• **EXERCISE PROMPT**
Please present every line of the listing below as a numbered list, skipping blank lines and leaving the pictures out of your answer.

• **EXERCISE INPUTS**
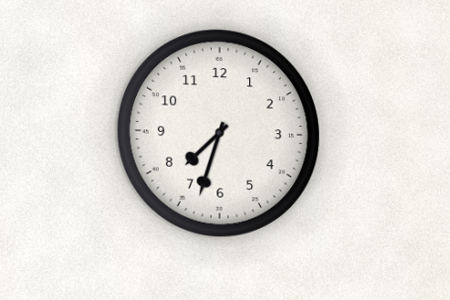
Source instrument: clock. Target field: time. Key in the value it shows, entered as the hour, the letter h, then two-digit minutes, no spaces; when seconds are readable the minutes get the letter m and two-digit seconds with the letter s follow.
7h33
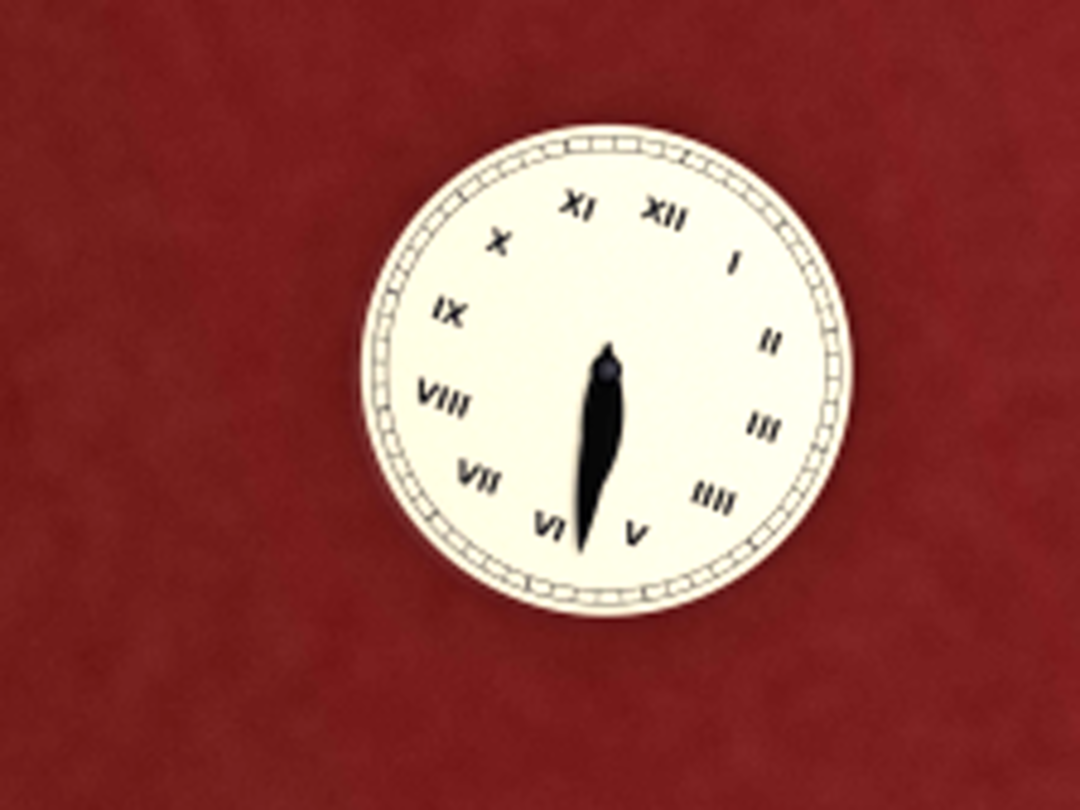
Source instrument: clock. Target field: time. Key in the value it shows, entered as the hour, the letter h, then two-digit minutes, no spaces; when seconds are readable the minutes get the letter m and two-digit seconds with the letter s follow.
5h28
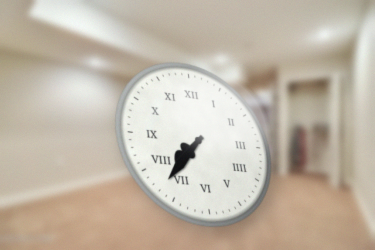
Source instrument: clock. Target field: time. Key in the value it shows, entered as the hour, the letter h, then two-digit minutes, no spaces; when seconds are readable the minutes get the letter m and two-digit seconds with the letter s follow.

• **OUTPUT FOR THIS TASK**
1. Source instrument: clock. Target field: time. Key in the value it shows, entered as the hour, the letter h, then two-digit minutes, no spaces; when seconds are readable the minutes get the letter m and two-digit seconds with the letter s follow.
2. 7h33
3. Source instrument: clock. Target field: time. Key in the value it shows, entered as the hour, the letter h, then two-digit minutes, no spaces; when seconds are readable the minutes get the letter m and two-digit seconds with the letter s follow.
4. 5h28
5. Source instrument: clock. Target field: time. Key in the value it shows, entered as the hour, the letter h, then two-digit minutes, no spaces; when seconds are readable the minutes get the letter m and two-digit seconds with the letter s follow.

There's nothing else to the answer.